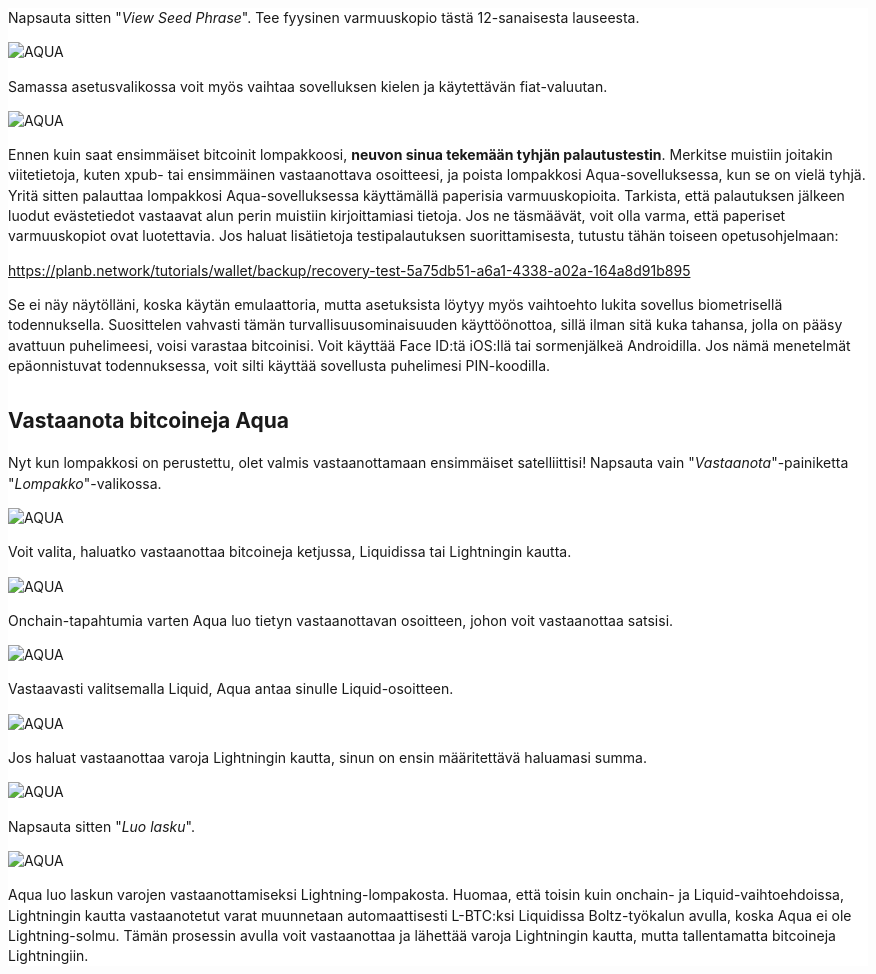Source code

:Napsauta sitten "*View Seed Phrase*". Tee fyysinen varmuuskopio tästä 12-sanaisesta lauseesta.

![AQUA](assets/fr/10.webp)

Samassa asetusvalikossa voit myös vaihtaa sovelluksen kielen ja käytettävän fiat-valuutan.

![AQUA](assets/fr/11.webp)

Ennen kuin saat ensimmäiset bitcoinit lompakkoosi, **neuvon sinua tekemään tyhjän palautustestin**. Merkitse muistiin joitakin viitetietoja, kuten xpub- tai ensimmäinen vastaanottava osoitteesi, ja poista lompakkosi Aqua-sovelluksessa, kun se on vielä tyhjä. Yritä sitten palauttaa lompakkosi Aqua-sovelluksessa käyttämällä paperisia varmuuskopioita. Tarkista, että palautuksen jälkeen luodut evästetiedot vastaavat alun perin muistiin kirjoittamiasi tietoja. Jos ne täsmäävät, voit olla varma, että paperiset varmuuskopiot ovat luotettavia. Jos haluat lisätietoja testipalautuksen suorittamisesta, tutustu tähän toiseen opetusohjelmaan:

https://planb.network/tutorials/wallet/backup/recovery-test-5a75db51-a6a1-4338-a02a-164a8d91b895

Se ei näy näytölläni, koska käytän emulaattoria, mutta asetuksista löytyy myös vaihtoehto lukita sovellus biometrisellä todennuksella. Suosittelen vahvasti tämän turvallisuusominaisuuden käyttöönottoa, sillä ilman sitä kuka tahansa, jolla on pääsy avattuun puhelimeesi, voisi varastaa bitcoinisi. Voit käyttää Face ID:tä iOS:llä tai sormenjälkeä Androidilla. Jos nämä menetelmät epäonnistuvat todennuksessa, voit silti käyttää sovellusta puhelimesi PIN-koodilla.

## Vastaanota bitcoineja Aqua

Nyt kun lompakkosi on perustettu, olet valmis vastaanottamaan ensimmäiset satelliittisi! Napsauta vain "*Vastaanota*"-painiketta "*Lompakko*"-valikossa.

![AQUA](assets/fr/12.webp)

Voit valita, haluatko vastaanottaa bitcoineja ketjussa, Liquidissa tai Lightningin kautta.

![AQUA](assets/fr/13.webp)

Onchain-tapahtumia varten Aqua luo tietyn vastaanottavan osoitteen, johon voit vastaanottaa satsisi.

![AQUA](assets/fr/14.webp)

Vastaavasti valitsemalla Liquid, Aqua antaa sinulle Liquid-osoitteen.

![AQUA](assets/fr/15.webp)

Jos haluat vastaanottaa varoja Lightningin kautta, sinun on ensin määritettävä haluamasi summa.

![AQUA](assets/fr/16.webp)

Napsauta sitten "*Luo lasku*".

![AQUA](assets/fr/17.webp)

Aqua luo laskun varojen vastaanottamiseksi Lightning-lompakosta. Huomaa, että toisin kuin onchain- ja Liquid-vaihtoehdoissa, Lightningin kautta vastaanotetut varat muunnetaan automaattisesti L-BTC:ksi Liquidissa Boltz-työkalun avulla, koska Aqua ei ole Lightning-solmu. Tämän prosessin avulla voit vastaanottaa ja lähettää varoja Lightningin kautta, mutta tallentamatta bitcoineja Lightningiin.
· · · · ·
▸ **Instructions to follow**: Show each line above that contains the word "Vastaanota".

▸ **Solution to the exercise**:
## Vastaanota bitcoineja Aqua
Nyt kun lompakkosi on perustettu, olet valmis vastaanottamaan ensimmäiset satelliittisi! Napsauta vain "*Vastaanota*"-painiketta "*Lompakko*"-valikossa.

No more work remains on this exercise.